|From:||Doug Singsen <firstname.lastname@example.org>|
|Sent time:||Sunday, November 06, 2011 4:21:36 PM|
|Subject:||Re: [september17discuss] Greek PM Papandreou resigns, forms coalition with conservatives, continues austerity|
The inflation option -- like QE2 -- can be a disaster in all directions. When currency deflates, large investors abandon it for commodities, which can cause shortages and inflated prices, like the inflated food prices that led to the Arab Spring, directly as a result of QE2.
To be fair, leaving the Eurozone could throw Greece into much greater austerity and a collapse of their banking, which could result in a lot of hardship for the people of Greece. Greece does not export much, so reconstructing its economy could take a long time. Leaving the Eurozone is kind of uncharted seas both for them and for the Eurozone.
Either way, Greece is in for a rocky ride of civil unrest.
On Sun, Nov 6, 2011 at 5:44 PM, Doug Singsen <email@example.com> wrote:
This writer recognizes that austerity will not work, but his proposed solution is hardly any better. First, Davies believes that despite the problems, Greece should still slash social spending and fire workers, continuing the austerity agenda.

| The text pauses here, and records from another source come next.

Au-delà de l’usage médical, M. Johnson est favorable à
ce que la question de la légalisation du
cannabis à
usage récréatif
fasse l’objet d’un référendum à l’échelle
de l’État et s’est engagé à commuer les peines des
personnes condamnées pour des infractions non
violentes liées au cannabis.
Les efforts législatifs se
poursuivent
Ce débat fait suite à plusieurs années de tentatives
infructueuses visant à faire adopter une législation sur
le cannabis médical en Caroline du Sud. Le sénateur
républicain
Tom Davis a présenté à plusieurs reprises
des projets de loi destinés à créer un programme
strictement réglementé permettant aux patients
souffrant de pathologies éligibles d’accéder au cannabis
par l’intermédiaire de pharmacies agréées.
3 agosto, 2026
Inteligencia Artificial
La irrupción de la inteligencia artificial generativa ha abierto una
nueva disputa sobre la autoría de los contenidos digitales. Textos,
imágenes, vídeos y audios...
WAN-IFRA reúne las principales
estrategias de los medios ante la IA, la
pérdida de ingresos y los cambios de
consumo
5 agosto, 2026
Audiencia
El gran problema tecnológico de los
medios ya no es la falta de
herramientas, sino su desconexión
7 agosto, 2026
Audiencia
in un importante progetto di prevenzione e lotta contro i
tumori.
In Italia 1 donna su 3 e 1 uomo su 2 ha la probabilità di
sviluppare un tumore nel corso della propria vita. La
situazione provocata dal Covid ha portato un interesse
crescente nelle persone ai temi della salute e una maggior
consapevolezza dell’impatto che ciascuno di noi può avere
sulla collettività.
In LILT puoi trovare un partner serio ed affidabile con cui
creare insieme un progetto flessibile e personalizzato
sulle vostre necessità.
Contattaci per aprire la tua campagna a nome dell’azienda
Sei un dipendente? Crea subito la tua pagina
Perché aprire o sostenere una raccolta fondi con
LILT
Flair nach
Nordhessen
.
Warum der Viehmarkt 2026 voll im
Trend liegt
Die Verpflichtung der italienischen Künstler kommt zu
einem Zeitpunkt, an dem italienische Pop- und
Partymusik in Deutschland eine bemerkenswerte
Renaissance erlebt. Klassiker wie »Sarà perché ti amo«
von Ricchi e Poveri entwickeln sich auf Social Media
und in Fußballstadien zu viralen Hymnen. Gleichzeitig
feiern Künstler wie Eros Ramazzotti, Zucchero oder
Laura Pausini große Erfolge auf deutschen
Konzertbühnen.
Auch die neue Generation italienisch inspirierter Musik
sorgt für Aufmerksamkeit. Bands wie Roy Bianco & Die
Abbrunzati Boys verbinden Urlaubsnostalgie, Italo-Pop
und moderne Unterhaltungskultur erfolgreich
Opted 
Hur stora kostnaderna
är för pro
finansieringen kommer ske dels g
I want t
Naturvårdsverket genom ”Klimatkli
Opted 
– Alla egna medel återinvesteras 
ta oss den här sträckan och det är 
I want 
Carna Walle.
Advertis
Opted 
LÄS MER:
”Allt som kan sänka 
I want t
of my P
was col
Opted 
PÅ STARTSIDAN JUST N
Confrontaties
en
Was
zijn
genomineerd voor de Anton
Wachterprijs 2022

The eurozone is often accused of lacking a strategic plan, but that is not true. It does have a plan, and a very clear one. The plan, which has been imposed by the creditor nations led by Germany, requires the debtor nations to take two major actions, both of which will be beneficial in the long term. First, they need to balance their budgets on the timetable agreed in recent summits. Second they need to introduce major reforms to their economic structure, notably involving labour market flexibility and privatisation.
Second, his only solution is that Germany should "grow faster, and accept higher domestic inflation for a while, in order to ease the process of adjustment." But this would do virtually nothing to rescue Greece! It is far too weak to relieve Greece's crushing debt. And third, as Davies himself admits, "In practice, Germany shows no sign of accepting this, but it is the best solution available."
Is this what Greek workers are supposed to pin their hopes on? Instead, Greek workers have a much more effective choice, and one that is actually within their control: force Greece to renounce the debt and leave the Eurozone. Even though Davies recognizes the problem, he is unable to offer a real solution because that would require breaking from the established economic power structure, which he seems incapable of conceiving of, to the point that he doesn't even mention this possibility in his analysis. Further, he looks at this situation entirely from the perspective of policy-makers rather than from that of Greek workers. He never actually mentions workers in his article or acknowledge what the cost of the crisis will be in human terms. So I would say that Davies's support for capitalism does prevent him from imagining an alternate course for Greece.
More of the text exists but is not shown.